The study was published in the American Journal of Epidemiology and was carried out at the National Cancer Center and Public Health Center in Japan.
In total, about 80,000 people aged from 45 to 74 were surveyed, and the research team found that the higher the study subjects’ individual working metabolic rates, the lower their risk of getting cancer. This was more so for women, and for colon, liver, pancreatic and stomach cancers.
The individual metabolic rates were arrived at using the amount of time which one spent sleeping, sitting, standing, walking and exercising every day. This method is more detailed than most other similar studies, which more often than not simply look at single variables such as amount of non-active time or amount of time which one spends on physical activity.
“Our research looked at overall physical activity that people take part in daily, and not just exercise that people take part in for leisure or fitness,” said Manami Inoue, part of the study team.
Previous studies which had been conducted on Western populations had roughly given an indication that some one-third of all cancer deaths can be prevented through diet and exercise. This estimated proportion is more or less equal to the impact of tobacco smoking. And, broadly speaking, the factors which were found to reduce the risk of cancer also tends to lower cardiovascular disease risk.

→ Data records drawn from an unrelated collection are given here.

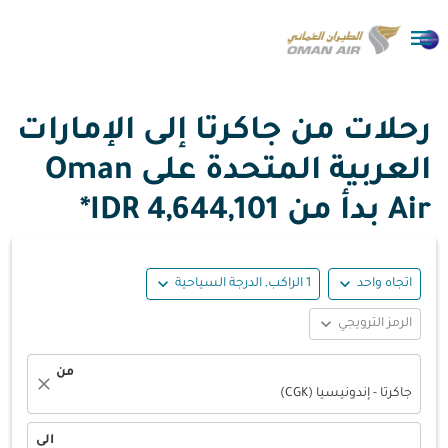

رحلات من جاكرتا إلى الإمارات
العربية المتحدة على Oman
Air بدأ من
4,644,101 IDR*
expand_more
expand_more
اتجاه واحد
1 الراكب, الدرجة السياحية
expand_more
الرمز الترويجي
من
close
جاكرتا - إندونيسيا (CGK)
الى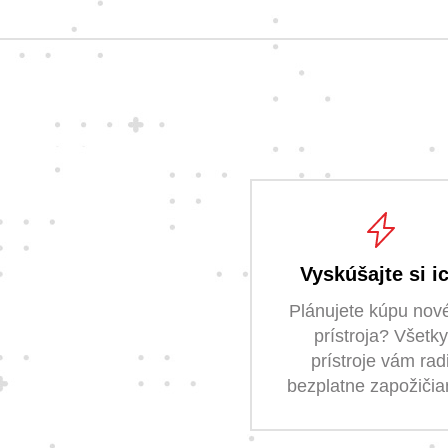
Vyskúšajte si i
Plánujete kúpu nov
prístroja? Všetky
prístroje vám rad
bezplatne zapožiči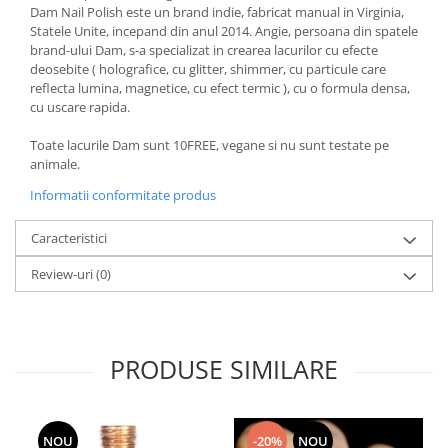
Dam Nail Polish este un brand indie, fabricat manual in Virginia,
Statele Unite, incepand din anul 2014. Angie, persoana din spatele
brand-ului Dam, s-a specializat in crearea lacurilor cu efecte
deosebite ( holografice, cu glitter, shimmer, cu particule care
reflecta lumina, magnetice, cu efect termic ), cu o formula densa,
cu uscare rapida.
Toate lacurile Dam sunt 10FREE, vegane si nu sunt testate pe
animale.
Informatii conformitate produs
Caracteristici
Review-uri
(0)
PRODUSE SIMILARE
NOU
-20%
NOU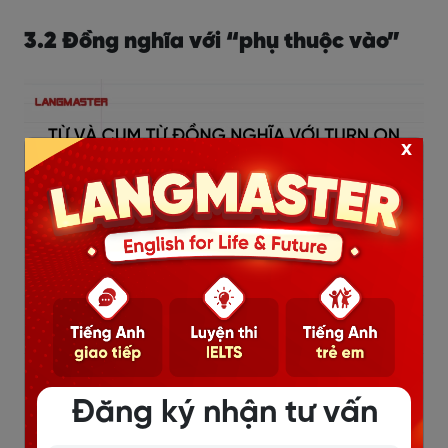
3.2 Đồng nghĩa với “phụ thuộc vào”
x
Đồng nghĩa với “phụ thuộc vào”
Đăng ký nhận tư vấn
Depend on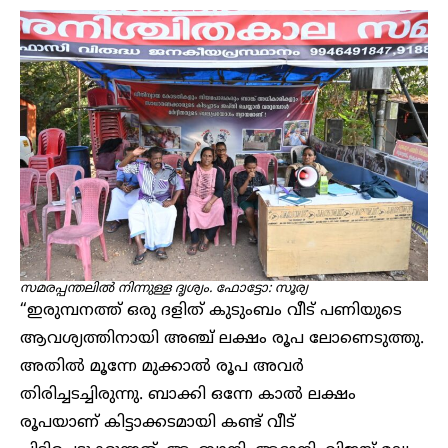
സമരപ്പന്തലിൽ നിന്നുള്ള ദൃശ്യം. ഫോട്ടോ: സൂര്യ
“ഇരുമ്പനത്ത് ഒരു ദളിത് കുടുംബം വീട് പണിയുടെ
ആവശ്യത്തിനായി അഞ്ച് ലക്ഷം രൂപ ലോണെടുത്തു.
അതിൽ മൂന്നേ മുക്കാൽ രൂപ അവർ
തിരിച്ചടച്ചിരുന്നു. ബാക്കി ഒന്നേ കാൽ ലക്ഷം
രൂപയാണ് കിട്ടാക്കടമായി കണ്ട് വീട്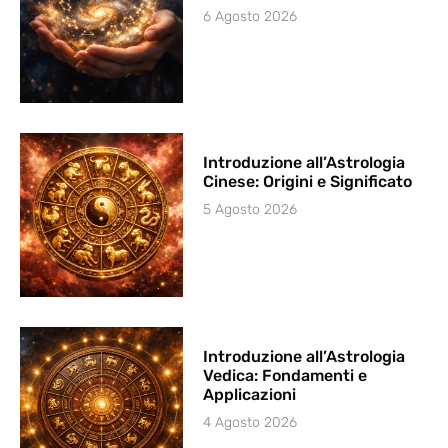
6 Agosto 2026
Introduzione all’Astrologia
Cinese: Origini e Significato
5 Agosto 2026
Introduzione all’Astrologia
Vedica: Fondamenti e
Applicazioni
4 Agosto 2026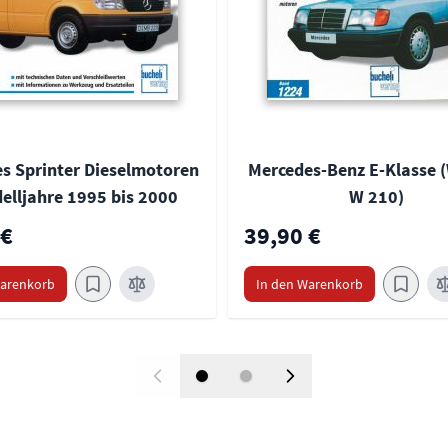
s Sprinter Dieselmotoren
Mercedes-Benz E-Klasse (
elljahre 1995 bis 2000
W 210)
 €
39,90 €
Warenkorb
In den Warenkorb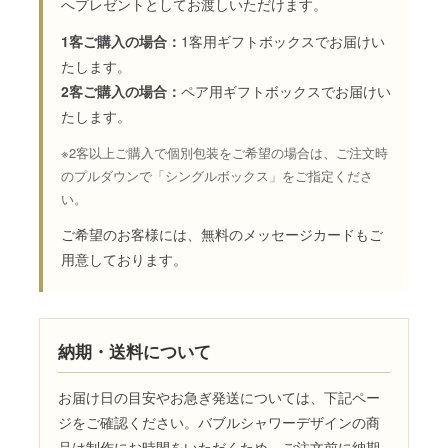
へプレゼントとしてお渡しいただけます。
1客ご購入の場合：
1客用ギフトボックスでお届けい
たします。
2客ご購入の場合：
ペア用ギフトボックスでお届けい
たします。
※2客以上ご購入で個別包装をご希望の場合は、ご注文時
のプルダウンで「シングルボックス」をご指定くださ
い。
ご希望のお客様には、無料のメッセージカードもご
用意しております。
納期・送料について
お届け日の目安やお急ぎ発送については、下記ペー
ジをご確認ください。バブルシャワーデザインの商
品は制作にお時間をいただくため、ご注文前に納期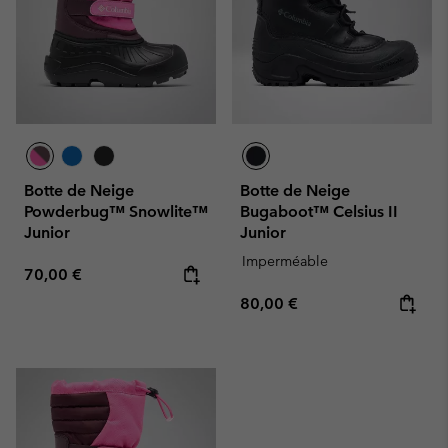
Botte de Neige
Botte de Neige
Powderbug™ Snowlite™
Bugaboot™ Celsius II
Junior
Junior
Imperméable
Regular price:
70,00 €
Regular price:
80,00 €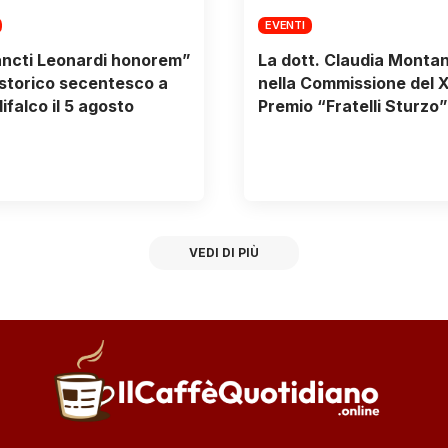
EVENTI
ncti Leonardi honorem”
La dott. Claudia Monta
storico secentesco a
nella Commissione del 
ifalco il 5 agosto
Premio “Fratelli Sturzo”
VEDI DI PIÙ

So what is the significance of this study having been conducted on a non-Western population?
“There are a lot of physical differences between Asians and our Western counterparts. Asians are usually leaner, with a lower body mass index,” said Inoue.
“There has been a lot of research done in the past on the relationship between leisure and development of cancer in the West. However, our research is the first in Japan of its size and scope; we looked at overall exercise and labor, which is not only related to leisure,” he added.